As the kharif season is setting in, India is scrambling to source fertilisers from the international market.
It is set to sign long-term contracts — especially with Morocco and Latin American countries — to ensure steady flow of supplies.
“We have to source fertilisers wherever it is available because crops have to be secured.
"We are ready to enter into long-term contracts with Morocco as well as Latin American countries.
"The problem is that prices are very high,” a senior government official said.
The kharif cropping season starts with the onset of the southwest monsoon in the Indian subcontinent.
The monsoon has set in over Kerala on Sunday, three days ahead of its normal onset date of June 1, the India Meteorological Department (IMD) said.
Last month, the IMD said that monsoon in 2022 could be ‘normal’ at 99 per cent of the long period average (LPA).
India is heavily dependent on foreign countries to meet its requirement of fertilisers, importing almost a quarter of its total requirement and 100 per cent for potash and phosphate.
While Covid significantly raised fertiliser prices in the international market, the Russia-Ukraine war has aggravated the situation.
This is due to high gas rates and shortage of key raw materials as well as finished products.
Speaking at an event in Gujarat on Saturday, Prime Minister Narendra Modi said while a 50 kg bag of urea is imported at Rs 3,500, the Centre sells it for Rs 300 to farmers, with the government bearing the difference.
“Despite the spurt in prices of DAP (Diammonium phosphate) in the international market, our government has continuously attempted to minimise the burden on farmers.

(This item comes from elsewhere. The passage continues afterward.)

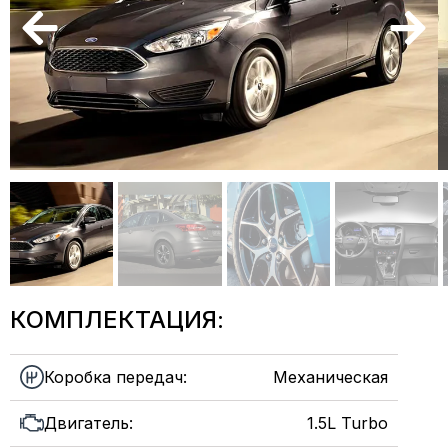
КОМПЛЕКТАЦИЯ:
Коробка передач:
Механическая
Двигатель:
1.5L Turbo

"Now, our government is bearing Rs 2,500 on a 50 kg bag of DAP.
"That is, within 12 months, the central government has taken 5 times the load of every bag of DAP.
"Last year, the central government gave a subsidy of Rs 1.6 trillion in fertilisers so that the farmers of India do not face any problem.
"This assistance to the farmers is going to be more than Rs 2 trillion this year,” Modi added.
Modi said the government has decided that it would continue to bear all these troubles but would not let the farmers get affected by it.
“And that’s why, in spite of every difficulty, we did not allow any major fertiliser crisis to hit the country,” he added.
According to the Food and Agriculture Organisation (FAO), India is the second-largest user of inorganic fertilisers after China, followed by the US and Brazil.